The aim of this study was to evaluate in vitro the permeation of the antioxidant agent Idebenone (IDE) loaded into solid lipid nanoparticles (SLN) across MDCKII-MDR1 cell monolayer, selected as an in vitro model of the Blood Brain Barrier (BBB). SLN were prepared using cetyl palmitate as solid lipid and different non-ionic surfactants, oleth-20, ceteth-20 and isoceth-20, by the phase inversion temperature (PIT) technique. The resulting SLN showed physiological pH and osmolarity values, a mean particle diameter in the range of 33-63 nm, a single peak in size distribution, and a zeta potential ranging from +3.14 to -2.89 mV. When incubating these SLN in Simulated Body Fluid (SBF), the particle size was maintained for all samples throughout the study.
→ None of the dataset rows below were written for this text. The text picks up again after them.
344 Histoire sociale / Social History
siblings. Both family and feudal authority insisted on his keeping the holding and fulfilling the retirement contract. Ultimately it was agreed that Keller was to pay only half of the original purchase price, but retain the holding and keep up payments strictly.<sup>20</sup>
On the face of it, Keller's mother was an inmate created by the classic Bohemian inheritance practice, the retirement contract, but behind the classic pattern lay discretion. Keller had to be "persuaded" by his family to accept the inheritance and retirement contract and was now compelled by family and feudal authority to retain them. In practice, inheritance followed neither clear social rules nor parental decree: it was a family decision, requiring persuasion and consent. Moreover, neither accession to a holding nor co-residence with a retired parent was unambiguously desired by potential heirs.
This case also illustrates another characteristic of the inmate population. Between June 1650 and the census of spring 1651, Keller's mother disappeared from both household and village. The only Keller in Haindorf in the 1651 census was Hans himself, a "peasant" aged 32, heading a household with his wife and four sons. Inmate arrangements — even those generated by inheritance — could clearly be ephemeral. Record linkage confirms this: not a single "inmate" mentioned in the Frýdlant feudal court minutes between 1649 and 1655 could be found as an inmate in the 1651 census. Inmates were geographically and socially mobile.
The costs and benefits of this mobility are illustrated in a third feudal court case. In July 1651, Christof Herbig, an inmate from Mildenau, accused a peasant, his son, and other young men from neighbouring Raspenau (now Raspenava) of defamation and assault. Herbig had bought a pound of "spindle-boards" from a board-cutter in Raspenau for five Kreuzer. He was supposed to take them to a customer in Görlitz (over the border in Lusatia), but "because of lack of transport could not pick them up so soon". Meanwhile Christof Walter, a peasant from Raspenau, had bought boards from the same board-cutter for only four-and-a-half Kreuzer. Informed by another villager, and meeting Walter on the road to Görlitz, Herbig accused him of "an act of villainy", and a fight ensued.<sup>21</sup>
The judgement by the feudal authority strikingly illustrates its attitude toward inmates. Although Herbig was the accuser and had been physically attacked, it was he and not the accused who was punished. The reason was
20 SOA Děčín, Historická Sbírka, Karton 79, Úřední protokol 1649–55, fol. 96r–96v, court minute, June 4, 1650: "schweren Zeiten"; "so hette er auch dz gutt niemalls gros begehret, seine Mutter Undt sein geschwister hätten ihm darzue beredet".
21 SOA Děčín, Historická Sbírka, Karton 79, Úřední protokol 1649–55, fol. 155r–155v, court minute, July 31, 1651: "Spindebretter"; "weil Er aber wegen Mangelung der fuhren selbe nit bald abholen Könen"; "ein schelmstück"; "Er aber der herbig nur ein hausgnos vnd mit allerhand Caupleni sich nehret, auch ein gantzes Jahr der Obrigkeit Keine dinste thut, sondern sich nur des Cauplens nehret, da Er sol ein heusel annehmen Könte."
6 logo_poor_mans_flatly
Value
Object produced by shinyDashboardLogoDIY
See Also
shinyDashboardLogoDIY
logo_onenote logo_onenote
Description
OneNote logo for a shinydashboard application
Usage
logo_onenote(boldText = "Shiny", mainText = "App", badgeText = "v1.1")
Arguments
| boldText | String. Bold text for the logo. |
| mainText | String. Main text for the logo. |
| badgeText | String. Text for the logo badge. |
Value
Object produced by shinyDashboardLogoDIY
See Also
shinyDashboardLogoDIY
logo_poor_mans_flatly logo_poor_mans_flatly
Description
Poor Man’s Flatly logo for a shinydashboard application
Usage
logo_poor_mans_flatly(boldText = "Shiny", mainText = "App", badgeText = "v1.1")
IDE permeability across MDCKII-MDR1 cell monolayers from the SLN under investigation was 0.40-0.53 fold lower than free IDE and no significant difference was observed comparing IDE permeation from all the SLN tested. It is noteworthy that IDE loading into SLN avoided the use of an organic solvent to solubilize IDE, a poor water soluble compound, allowing the parenteral administration of this drug in aqueous vehicles. Furthermore, the results of in vitro transport studies, performed using fluorescein-dextran 4000 (FD4) and diazepam (DZ) as markers of the paracellular pathway and the transcellular pathway, respectively, pointed out that IDE could permeate via a transcellular pathway. Therefore, these novel nanocarriers could be regarded as a promising strategy to design delivery systems for IDE administration to the brain, deserving further investigations under in vivo conditions.